I was able to get this to work using a shortened timer (50ms), thank you to the workaround above.

Platform.OS === "ios" ? this.ref.focus() : setTimeout(() => this.ref.focus(), 50)

Bump?

This issue is pretty significant for user experience. I may take care of it later this year if it’s not fixed by then.

const _input = useRef();

  useEffect(() => {
    setTimeout(() => {
      _input.current.input.focus();
    }, 400);
  });

    
<Input
        ref={_input}
        placeholder="Say something about this..."
        inputStyle={style.inputShareStyle}
        inputContainerStyle={{borderBottomWidth: 0}}
        placeholderTextColor="#90949c"
      />

make sure in android you removed autofocus

For anyone stumbling on this issue. Here is a reusable TS hook using clind-arthur’s example:

import React from "react";
import { InteractionManager, TextInput } from "react-native";

export default function useAutoFocus(autoFocus = true) {
  const inputRef = React.useRef<TextInput>(null);

  React.useEffect(() => {
    if (autoFocus && inputRef.current) {
      if (inputRef.current) {
        InteractionManager.runAfterInteractions(() => {
          inputRef.current?.focus();
        });
      }
    }
  }, [autoFocus, inputRef]);

  return inputRef;
}

This works. Why is this issue closed? It’s definitely a significant bug that’s still around.

I solved the problem by showing TextInput only in focused screen. In other words, re-showing TextInput fires auto focus again.

const useNavigationFocus = () => {
  const [isFocused, setIsFocued] = React.useState(true)

  const setFocus = React.useCallback(() => {
    setIsFocued(true)
  }, [])

  const setBlur = React.useCallback(() => {
    setIsFocued(false)
  }, [])

  const navi = useNavigation()

  React.useEffect(() => {
    navi.addListener('focus', setFocus)
    navi.addListener('blur', setBlur)
    return () => {
      navi.removeListener('focus', setFocus)
      navi.removeListener('blur', setBlur)
    }
  }, [])

  return { isFocused }
}

const MyScreen = () => {
  const { isFocused } = useNavigationFocus()
  return (
    <View>
        {isFocused && <TextInput autoFocus />}
    </View>
  )

react-navigation NavigationEvents component seems to also work using the onDidFocus prop, but it feels slower than using the setTimout like above.

<>
        <NavigationEvents onDidFocus={() => this.refs.searchbar.focus()} />
        <Searchbar
          ref="searchbar"
          placeholder="Search"
          onChangeText={this._handleChangeText}
          value={this.state.searchTerms}
        />
</>

Closing since it should be fixed by #1214.

Had the same issue. react-native-screens upgrading didn’t help.

Solved it by removing autoFocus={true} and setting timeout. I have a popup as a functional component and using “current.focus()” with Refs like this:

const Popup = ({
  placeholder,
  autoFocus,
  showStatus,
}) => {
  const inputRef = useRef(null);
  useEffect(() => {
     Platform.OS === 'ios'
        ? inputRef.current.focus()

The data -

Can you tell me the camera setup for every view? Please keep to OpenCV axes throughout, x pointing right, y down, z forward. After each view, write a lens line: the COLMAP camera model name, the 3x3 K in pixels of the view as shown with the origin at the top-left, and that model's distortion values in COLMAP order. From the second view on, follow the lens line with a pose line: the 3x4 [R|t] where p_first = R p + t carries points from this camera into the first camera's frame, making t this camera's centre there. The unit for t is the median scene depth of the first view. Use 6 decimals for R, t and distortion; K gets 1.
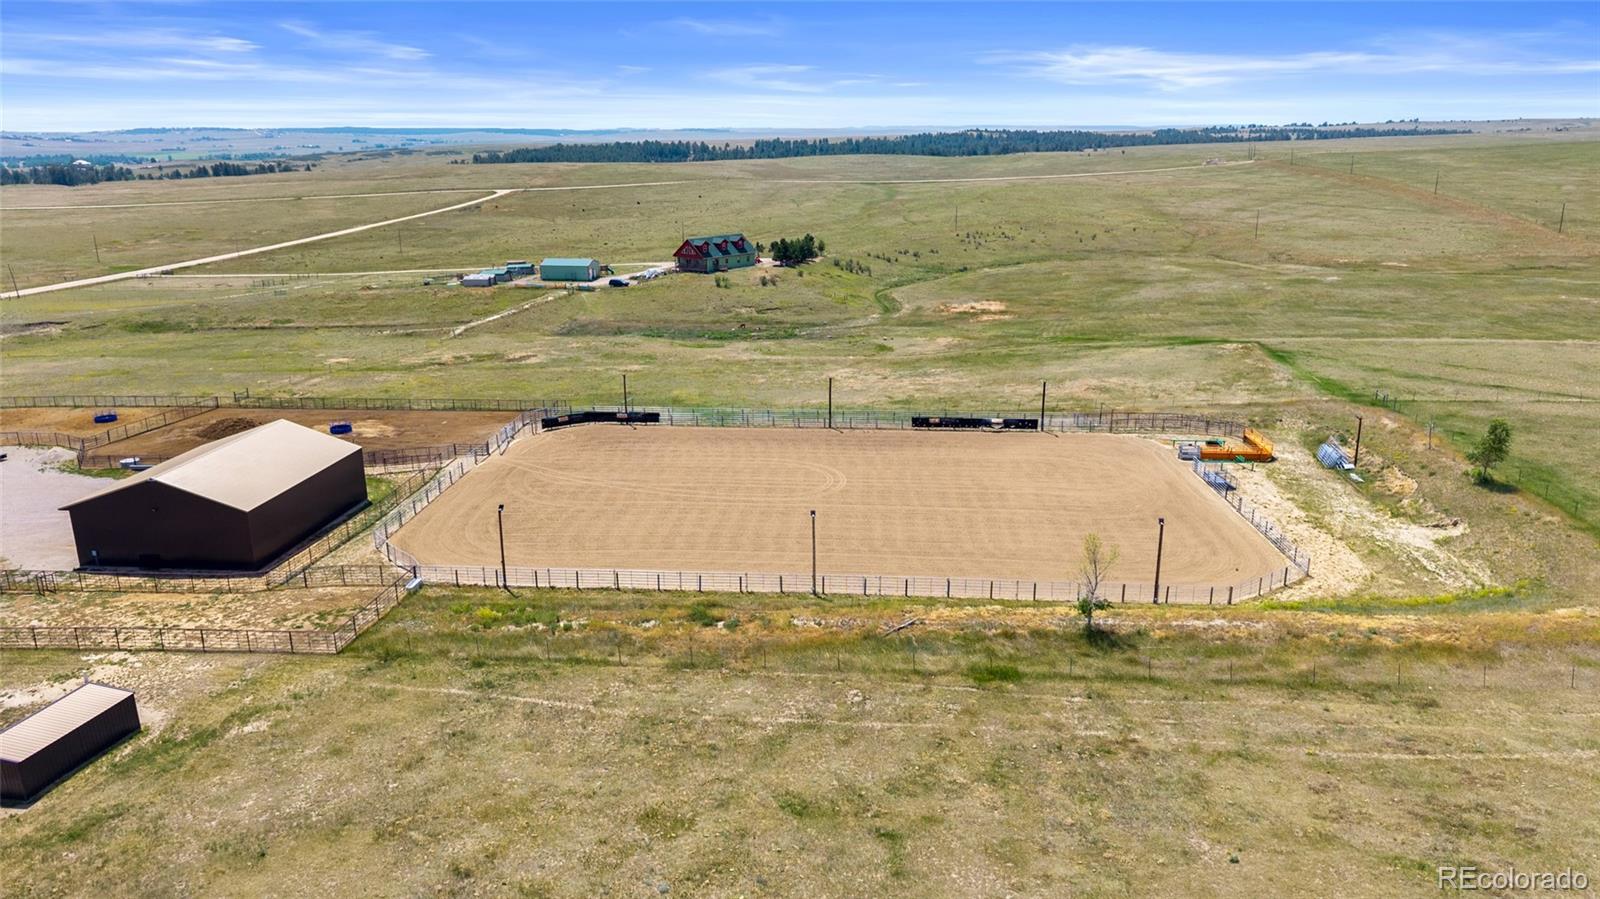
lens RADIAL K [[1055.1, 0, 813.1], [0, 1055.1, 454.3], [0, 0, 1]] dist [0.061871, -0.091761]
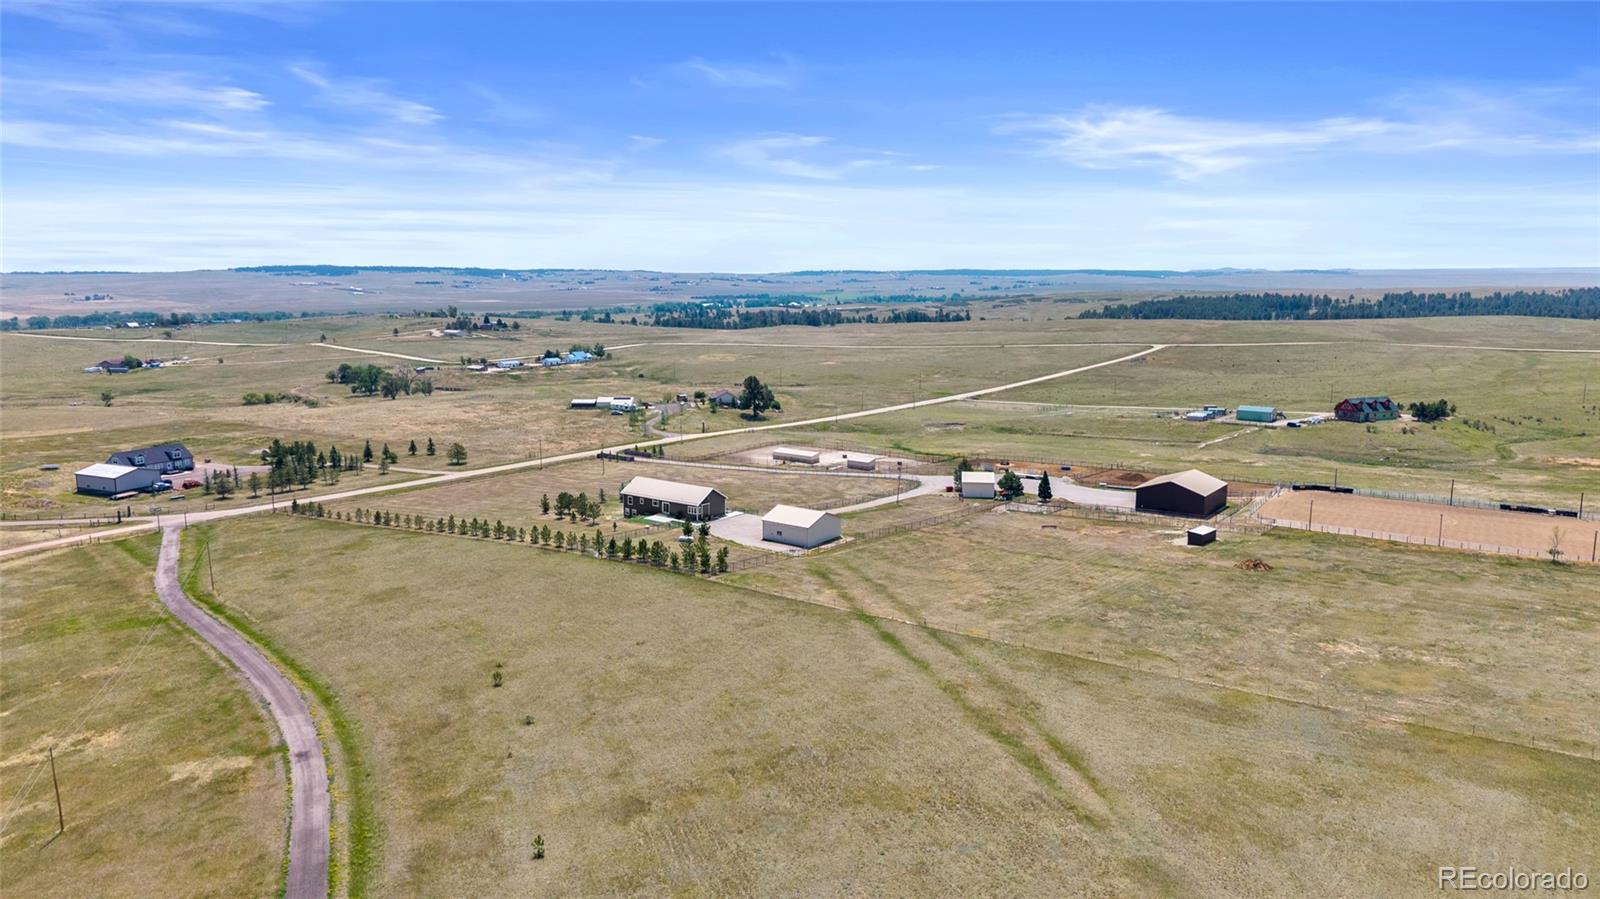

Action item -
Answer these about the React Native autofocus thread:
1. What shortened timer length did the first commenter use to get focusing to work?
2. Which InteractionManager method does the reusable TS hook use before calling focus?
3. What number is given for the fix cited when the issue was closed?

Response -
1. 50ms
2. runAfterInteractions
3. #1214